Transcribe the data exactly. Pictures stay out.

==== Data section ====

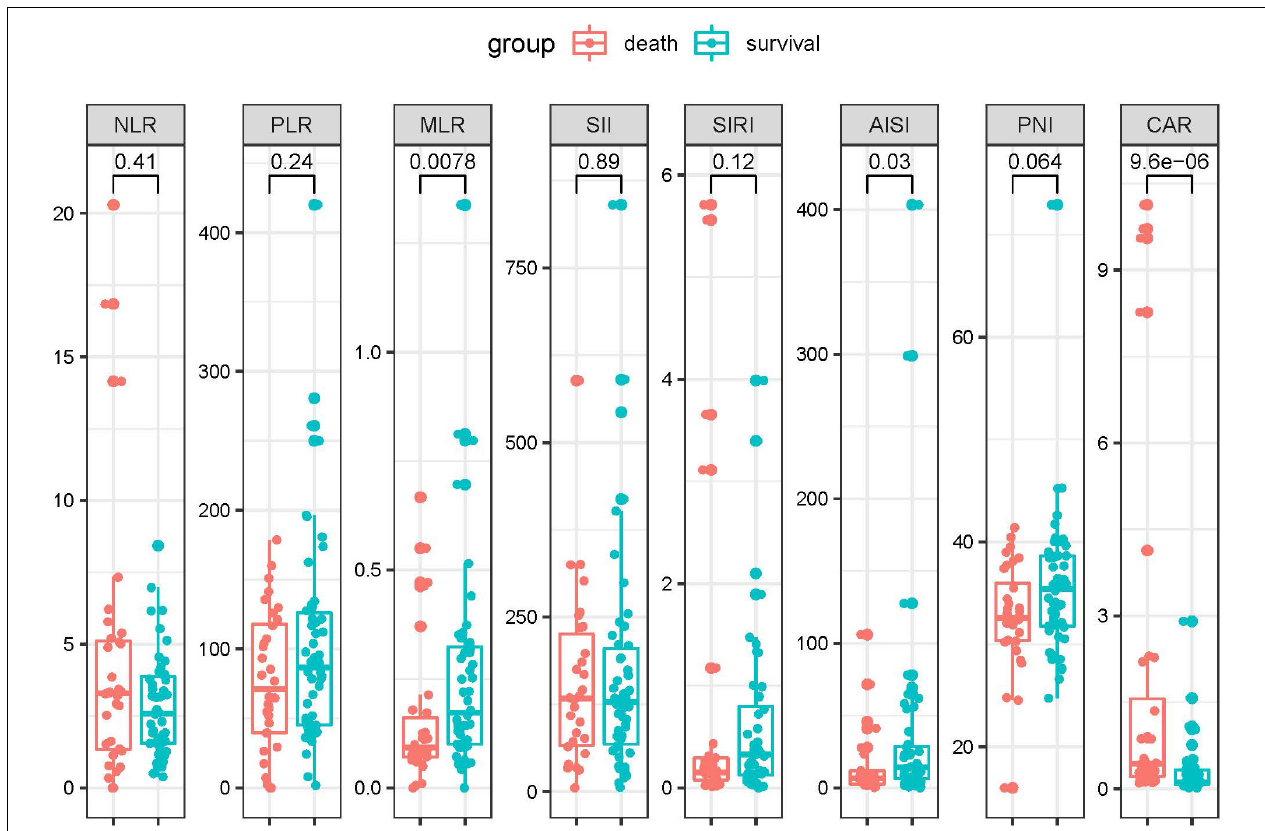
FIGURE 2 | The inflammation-based biomarkers were compared between the death patients and survival patients. Statistical significance was calculated by Mann–Whitney U test. Data are presented as median (IQR).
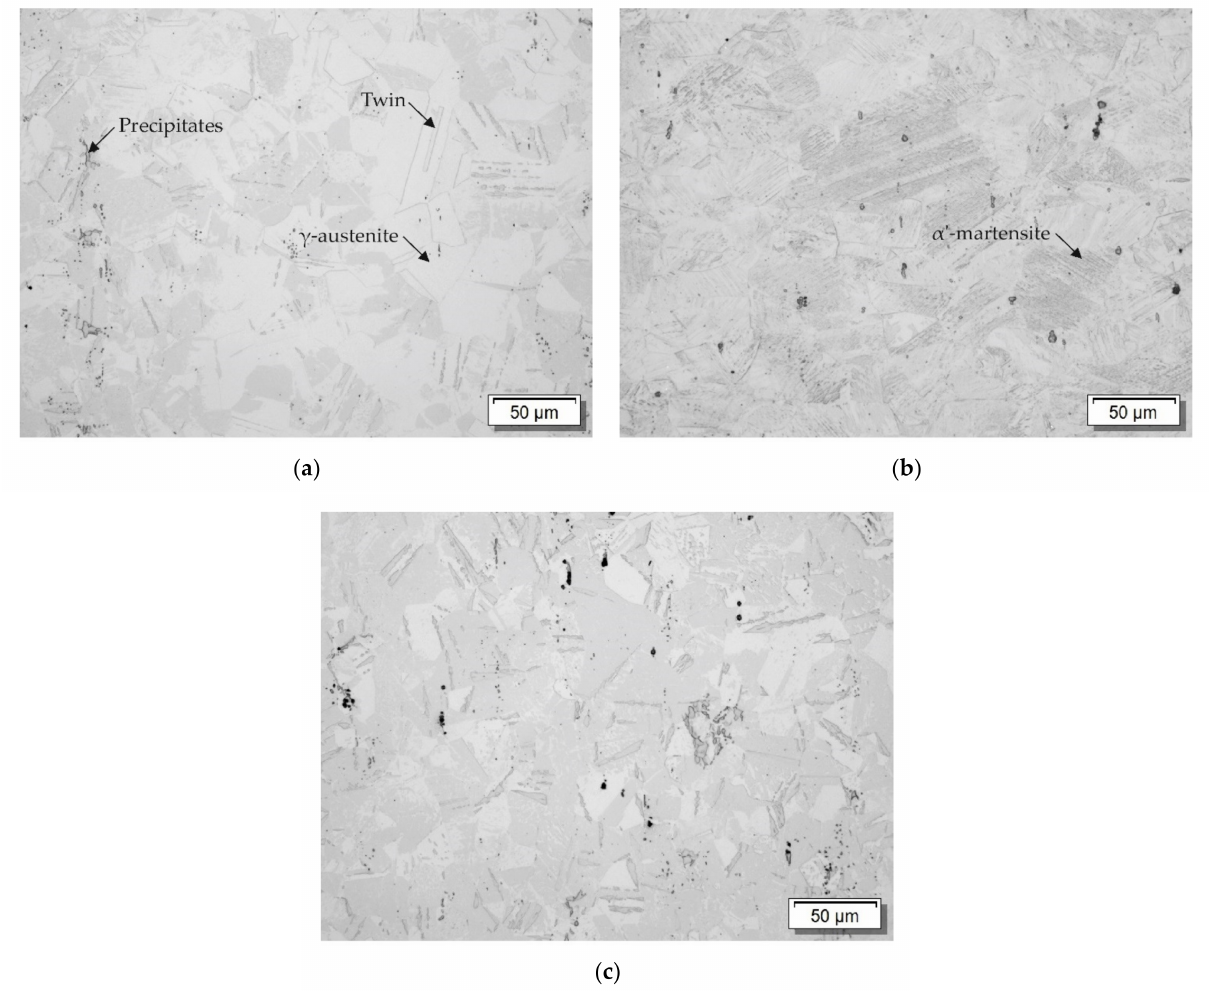
Figure 5. Microstructure of specimens investigated in the preliminary tests: ( a ) as-cut; ( b ) pre-deformed to a total strain of 28%; ( c ) pre-deformed to a total strain of 28% and heat-treated in accordance with a conductive brazing temperature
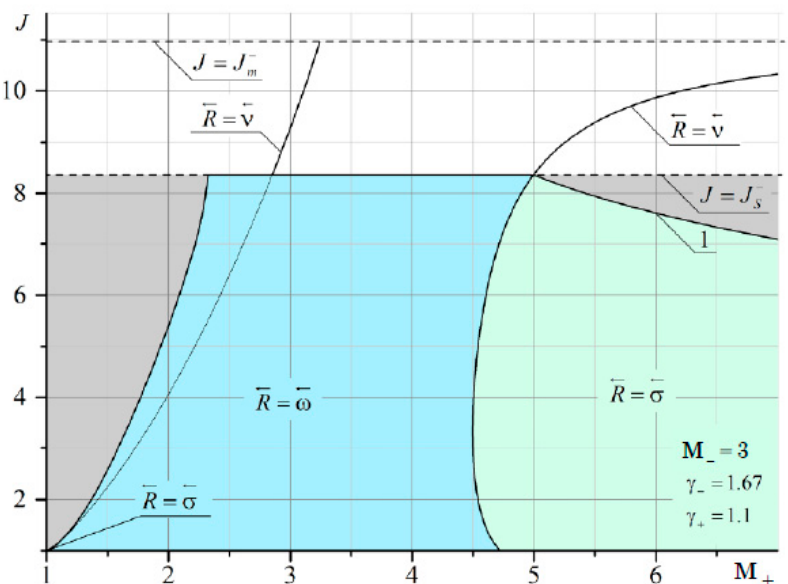
Figure A11. Domains of existence of reflected discontinuities for refraction from a monatomic gas into a gas consisting of combustion products. The Mach number of the flow from which the shock comes is M – = 3. The domains of existence of reflected discontinuities for refraction from a monatomic gas into a gas consisting of combustion products at the Mach number of the flow M – = 5 are shown in Figure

====

→ **Output of the exercise**:
FIGURE 2 | The inflammation-based biomarkers were compared between the death patients and survival patients. Statistical significance was calculated by Mann–Whitney U test. Data are presented as median (IQR).
Figure 5. Microstructure of specimens investigated in the preliminary tests: ( a ) as-cut; ( b ) pre-deformed to a total strain of 28%; ( c ) pre-deformed to a total strain of 28% and heat-treated in accordance with a conductive brazing temperature
Figure A11. Domains of existence of reflected discontinuities for refraction from a monatomic gas into a gas consisting of combustion products. The Mach number of the flow from which the shock comes is M – = 3. The domains of existence of reflected discontinuities for refraction from a monatomic gas into a gas consisting of combustion products at the Mach number of the flow M – = 5 are shown in Figure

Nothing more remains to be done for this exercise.